Le mal vient de loin. C’est au collège que se construit l’échec scolaire, qui conduit à l’orientation vers la voie professionnelle. Si le collège unique n’a tenu qu’une part de ses promesses, c’est qu’il est resté un collège général. À l’issue de la troisième, il n’y a, en effet, qu’un débouché naturel : la seconde générale et technologique.
Les élèves à qui cette forme d’enseignement ne convient pas sont donc orientés par l’échec. Ce constat, nul ne le conteste. Pourtant, rien ne change.
Vous aviez annoncé l’année dernière la création du « parcours de découverte des métiers et des formations ». Au premier abord, la mesure semblait ambitieuse. Le dispositif devait permettre de dissiper les préjugés qui alimentent l’orientation par l’échec, et ce de deux manières.
Tout d’abord, il était prévu que, pour préparer son orientation, chaque élève visiterait un lycée général et technologique, un lycée professionnel et un centre de formation d’apprentis, un CFA. Ce projet a fait long feu : la circulaire sur les parcours de découverte s’est réduite à la visite d’un des trois types d’établissements au choix. Il n’y a rien de nouveau donc, puisque c’était déjà le cas. L’« entre-soi » continuera à prédominer et la découverte n’aura pas lieu.
Ensuite, les premières annonces sur ce parcours de découverte laissaient espérer également un contact plus régulier avec la diversité des métiers, via des stages, des visites, des rencontres. Au final, il ne s’agit que de dix journées sur quatre années – ce qui est peu –, passées en entreprise ou en relation avec des professionnels. Là encore, la découverte n’aura pas lieu.
Ce dispositif était pourtant nécessaire. De plus en plus nombreux sont, en effet, les étudiants qui, après quelques années, se découvrent une vocation pour un métier qui n’a rien à voir avec la formation générale qu’ils ont suivie.
C’est pourquoi, monsieur le ministre, il vous faut vous emparer de cette nécessité impérieuse : l’école doit aussi faire naître des vocations et ne plus laisser jouer à plein les inégalités scolaires et sociales, qui font que le fils d’ouvrier s’imagine en ouvrier et le fils de cadre en cadre. Il faut ouvrir les esprits.
Cela suppose un véritable engagement, bien sûr, mais aussi des personnels pour guider ce travail de découverte et d’orientation.
Or, pour l’heure, nul n’est vraiment responsable de l’orientation dans le système éducatif.

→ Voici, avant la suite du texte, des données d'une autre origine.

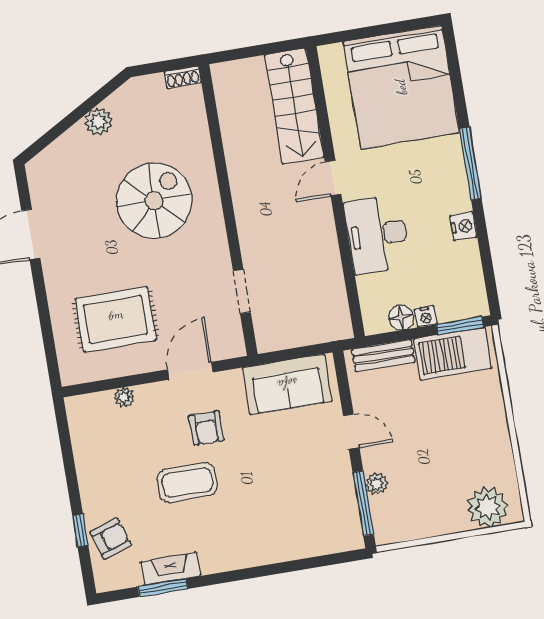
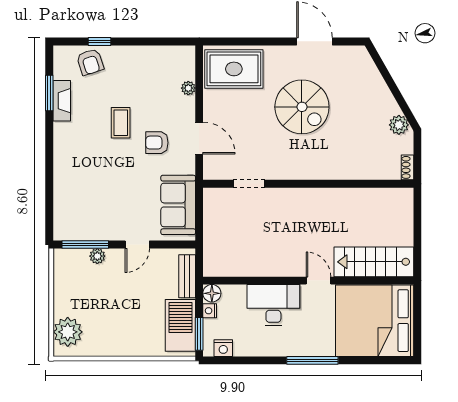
stairs: (294, 106) -> (374, 262), moved
plant: (98, 122) -> (399, 125), moved
door: (333, 178) -> (318, 281), moved
wall: (335, 192) -> (308, 281), moved
spiral stairs: (154, 201) -> (302, 107), moved
nightstand: (464, 226) -> (223, 348), moved
desk: (377, 235) -> (273, 305), moved
rug: (116, 319) -> (234, 69), moved, turned 90
coffee table: (187, 483) -> (121, 123), width x0.73, depth x0.77

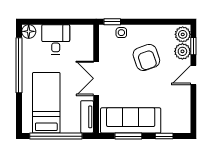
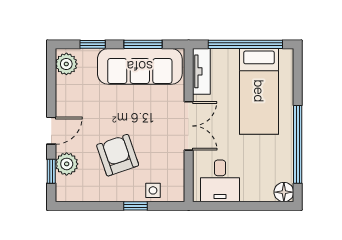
window: (112, 22) -> (135, 206), moved
plant: (183, 34) -> (66, 64), moved
desk: (56, 39) -> (220, 181), moved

Le code de l’éducation précise, d’ailleurs, que l’orientation est du ressort de l’ensemble de la communauté éducative.
Au final, personne ne s’investit pleinement dans cette mission, à l’exception des conseillers d’orientation-psychologue, qui ne sont que 5 000 environ pour plus de 7 000 établissements du second degré.
C’est pourquoi, je veux vous faire la proposition d’attribuer à chaque élève un adulte référent. Ce dernier serait chargé de le suivre, de le rencontrer régulièrement, de l’aider à réfléchir à son avenir, à trouver un stage utile pour son projet, en un mot, de l’aider à s’orienter.
Bien entendu, il faudrait former ces adultes référents. À coût quasi constant, monsieur le ministre, il y aurait ainsi moyen de changer les choses et de donner un peu de chair à « l’éducation à l’orientation » dont parlent les textes, mais qui, pour l’heure, ne recouvre pas grand-chose !
Je formulerai, enfin, une dernière suggestion : il faut continuer à recruter des conseillers d’orientation-psychologue et leur confier pour mission de coordonner l’action de ces adultes référents.
Ces derniers adresseraient aux conseillers d’orientation-psychologue les élèves qui en ont besoin et viendraient chercher auprès d’eux toutes les informations nécessaires.
Les conseillers d’orientation-psychologue pourraient également gérer des banques de stage, proposées par les familles. Ce stage de troisième pourrait alors être un vrai moment de découverte et d’ouverture aux métiers, et non plus un stage de confort, fait avec ses parents ou avec des amis de la famille.
En faisant enfin de l’orientation une véritable priorité, en ouvrant les élèves à la diversité des métiers, l’orientation par l’échec pourrait enfin cesser d’être une réalité.
Pour cela, il faut des moyens. Or je m’interroge, monsieur le ministre : pourquoi l’enseignement professionnel sous statut scolaire ne sera-t-il pas relativement préservé en 2009, comme le sera, à vous entendre, le lycée général et technologique ?
Cela fait beaucoup d’incertitudes. C’est pourquoi je ne voterai pas, à titre personnel, les crédits pour 2009 de la mission « Enseignement scolaire », auxquels la commission des affaires culturelles a toutefois donné un avis favorable, sous réserve de l’adoption d’un amendement rééquilibrant les crédits de l’enseignement agricole.